The Story
Why it exists.
The beginning
Wish of Hope landed in 2009 with a name that says exactly what it was designed to do. Avon, the house built on accessibility and personal recommendation, created this fragrance as an expression of possibility, the olfactory equivalent of believing something good might happen. The brief was simple: a scent that felt like a good morning, not a grand entrance. delicate florals and juicy fruit were chosen to convey lightness and warmth, while a woody base kept the composition grounded enough for daily wear. It wasn't trying to rival niche perfumery. It was trying to be the fragrance your neighbor hands you because she loves it and thinks you will too.

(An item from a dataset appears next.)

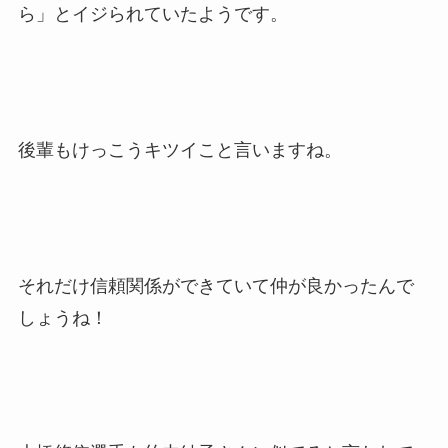
ら」とイジられていたようです。
後輩もけっこうキツイこと言いますね。
それだけ信頼関係ができていて仲が良かったんで
しょうね！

What makes Wish of Hope unusual for its category is the balance between its delicate opening and its woody drydown. Many floral-fruity fragrances lean entirely into sweetness, relying on sheer top notes that dissipate within the hour. Wish of Hope instead uses a woodsy base to extend the fruit's warmth into the wearer's skin, creating a drydown that feels intentional rather than like the fragrance simply ran out of ideas. The synthetics in the composition keep the florals translucent and prevent the fruit from cloying, a practical choice that also gives the fragrance its clean, modern character.
The evolution
The opening hits immediately, translucent florals and juicy fruit that feels like biting into something just picked. Bright, almost startling in its clarity. The sweetness settles and the florals deepen, becoming more substantial while the fruit takes on a softer, rounder quality. The woods arrive quietly, not interrupting but anchoring, keeping the florals from floating away entirely. Once the top notes have fully yielded to the drydown, warm skin-close woods emerge with a whisper of fruit at the edges. This is an intimate fragrance. It stays close, never filling a room, working best when someone is near enough to notice rather than across it. The woody drydown carries the final act.
Cultural impact
Wish of Hope doesn't try to compete with fragrances that cost three times the price. It exists in the space where scent becomes experience rather than status, the fragrance someone reaches for on a Tuesday morning not because it will impress but because it will help. Wearers tend to describe it as quietly reliable: a scent that doesn't demand attention but earns it through consistency. For those drawn to floral-fruity compositions with a woody backbone, Wish of Hope sits alongside options like Britney Spears Curious and Chanel Chance Eau Tendre as a gentler, more accessible interpretation of the same brief.